▶ Exercise materials:
━━━━━━
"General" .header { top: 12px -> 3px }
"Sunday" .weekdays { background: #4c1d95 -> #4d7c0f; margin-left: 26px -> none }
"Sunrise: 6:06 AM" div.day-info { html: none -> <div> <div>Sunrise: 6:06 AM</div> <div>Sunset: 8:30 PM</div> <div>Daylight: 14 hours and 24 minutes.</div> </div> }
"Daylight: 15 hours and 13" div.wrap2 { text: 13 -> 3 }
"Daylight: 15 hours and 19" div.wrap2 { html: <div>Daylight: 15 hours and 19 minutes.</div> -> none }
━━━━━━
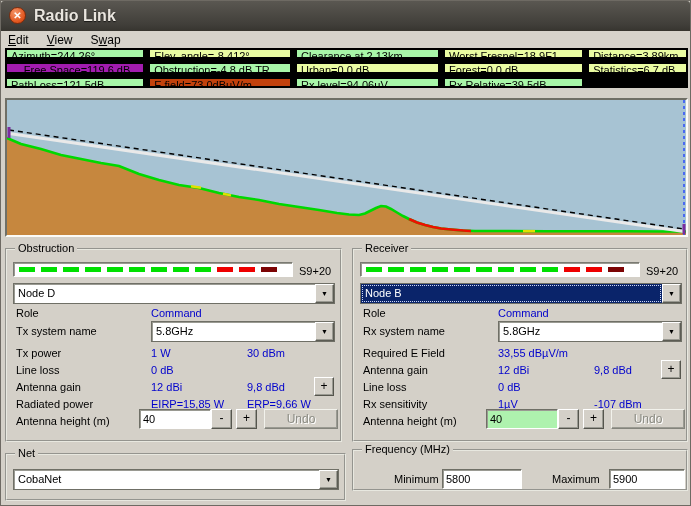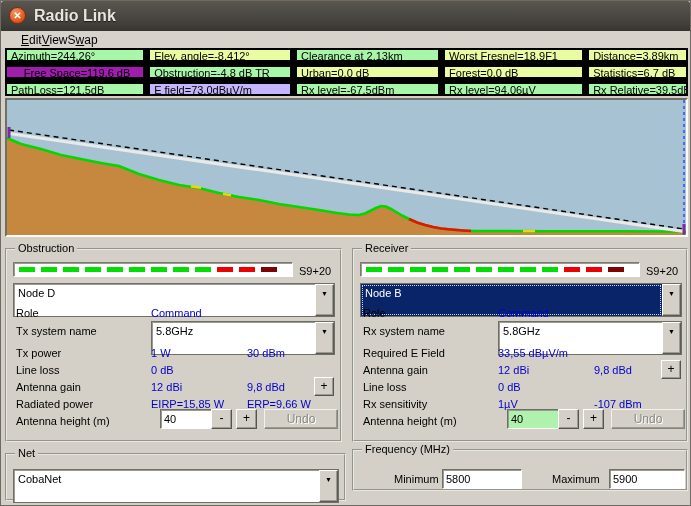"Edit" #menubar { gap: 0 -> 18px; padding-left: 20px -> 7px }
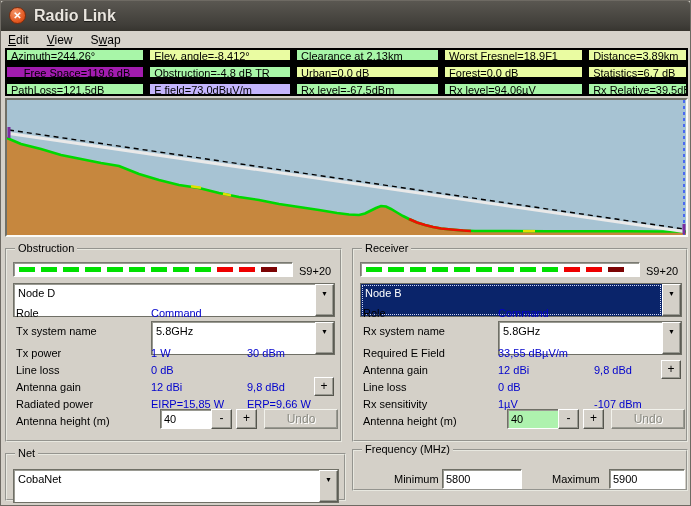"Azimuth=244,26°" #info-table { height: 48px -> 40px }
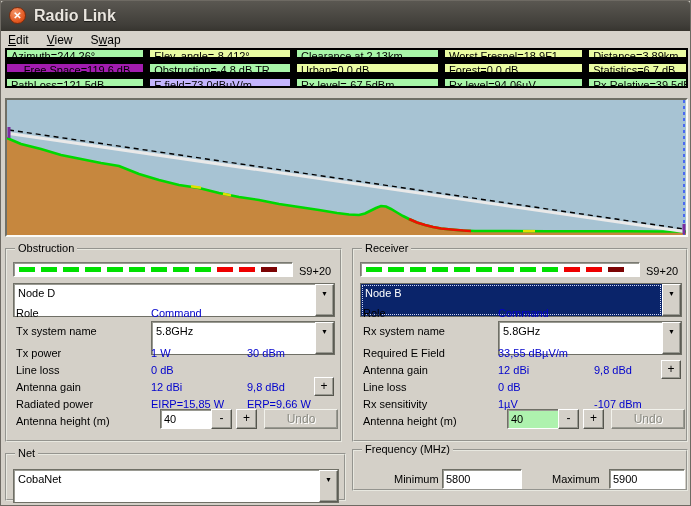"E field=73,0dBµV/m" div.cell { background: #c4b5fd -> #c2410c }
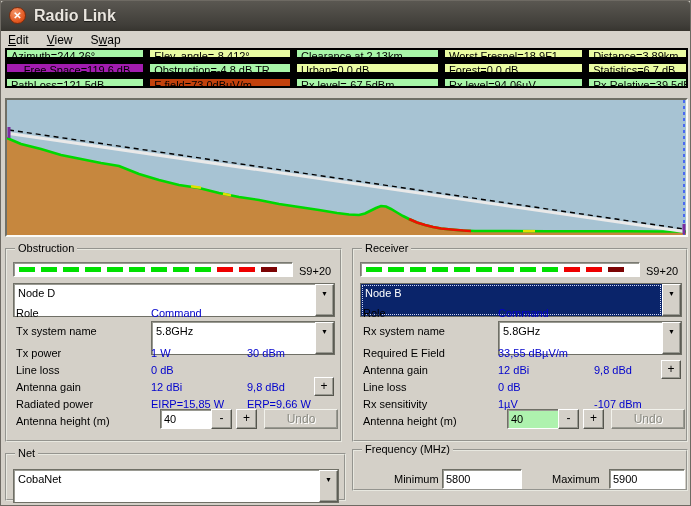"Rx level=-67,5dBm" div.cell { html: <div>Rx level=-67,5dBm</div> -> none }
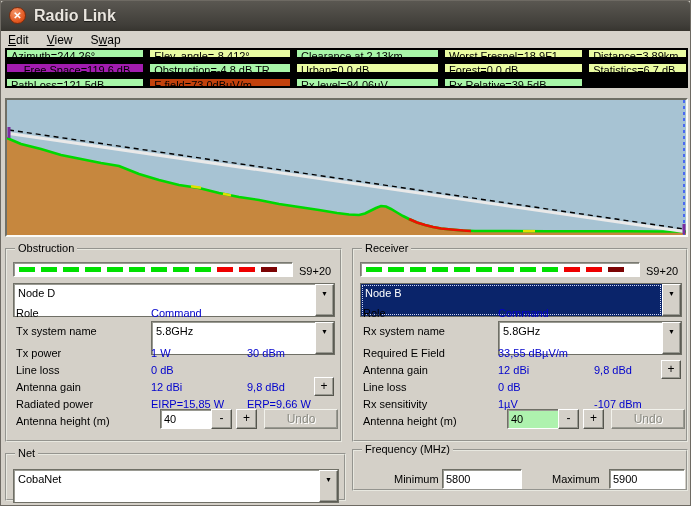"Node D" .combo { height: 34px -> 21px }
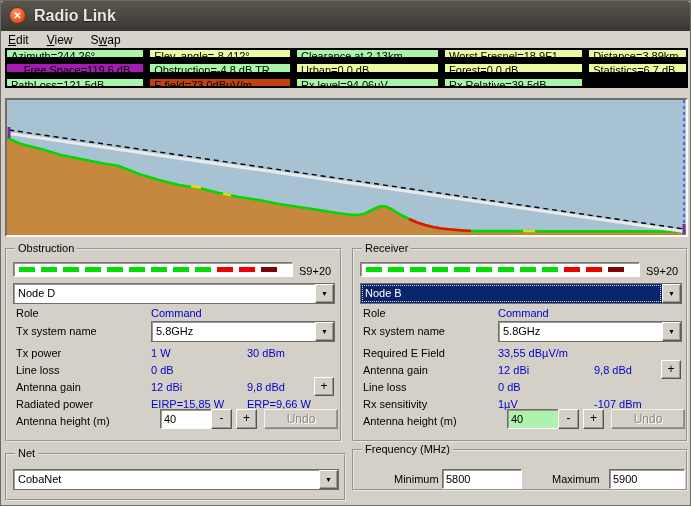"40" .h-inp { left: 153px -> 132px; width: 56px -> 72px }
━━━━━━
▶ Your goal: For the listing above, give the number of lines that contain the string "Daylight" and nothing else.

▶ Answer box: 3